— EXTRACT —

━━━━━━━━━━

In an effort to discover whether concussion injury occurrence and treatment had changed, researchers compared those two consecutive six-year periods to determine the circumstances of the injury, the patterns of symptoms, and a player's time lost from NFL participation. Those time periods were chosen because concussion statistics were recorded by NFL teams using the same standardized form. It recorded player position, type of play, concussion signs and symptoms, loss of consciousness and medical action taken.
Researchers found that in 2002-2007 there were fewer documented concussions per NFL game overall, especially among quarterbacks and wide receivers. But there was a significant increase in concussions among tight ends. Symptoms most frequently reported included headaches, dizziness, and problems with information processing and recall.

━━━━━━━━━━

(Collection entries)
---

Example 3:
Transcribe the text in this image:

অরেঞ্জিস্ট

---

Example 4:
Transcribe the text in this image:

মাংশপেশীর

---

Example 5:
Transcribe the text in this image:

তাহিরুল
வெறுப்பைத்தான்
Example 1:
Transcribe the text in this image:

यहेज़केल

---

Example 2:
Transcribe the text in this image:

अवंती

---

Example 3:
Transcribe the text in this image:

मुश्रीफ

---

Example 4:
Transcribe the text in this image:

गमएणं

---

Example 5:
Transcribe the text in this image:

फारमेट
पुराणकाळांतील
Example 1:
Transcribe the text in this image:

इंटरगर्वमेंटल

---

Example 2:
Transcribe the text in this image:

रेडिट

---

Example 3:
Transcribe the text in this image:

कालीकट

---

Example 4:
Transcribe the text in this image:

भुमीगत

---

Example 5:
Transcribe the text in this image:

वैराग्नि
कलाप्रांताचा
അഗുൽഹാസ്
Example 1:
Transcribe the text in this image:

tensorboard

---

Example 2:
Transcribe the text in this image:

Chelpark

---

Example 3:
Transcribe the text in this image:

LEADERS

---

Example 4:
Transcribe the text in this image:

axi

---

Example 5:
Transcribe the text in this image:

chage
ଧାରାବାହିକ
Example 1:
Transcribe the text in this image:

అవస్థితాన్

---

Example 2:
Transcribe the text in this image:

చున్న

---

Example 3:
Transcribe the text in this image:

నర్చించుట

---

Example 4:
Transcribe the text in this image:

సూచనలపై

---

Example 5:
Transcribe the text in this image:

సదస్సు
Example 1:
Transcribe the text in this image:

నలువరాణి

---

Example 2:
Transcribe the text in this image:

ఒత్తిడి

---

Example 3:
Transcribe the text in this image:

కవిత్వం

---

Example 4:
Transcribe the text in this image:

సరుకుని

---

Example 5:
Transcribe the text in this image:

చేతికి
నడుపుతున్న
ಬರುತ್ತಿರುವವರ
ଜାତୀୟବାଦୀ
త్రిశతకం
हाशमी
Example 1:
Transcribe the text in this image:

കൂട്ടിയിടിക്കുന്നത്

━━━━━━━━━━

— EXERCISE REQUIREMENTS —
According to the NFL concussion text, which player position had a significant increase in concussions in 2002-2007?

— ANSWER TO THE EXERCISE —
Tight ends.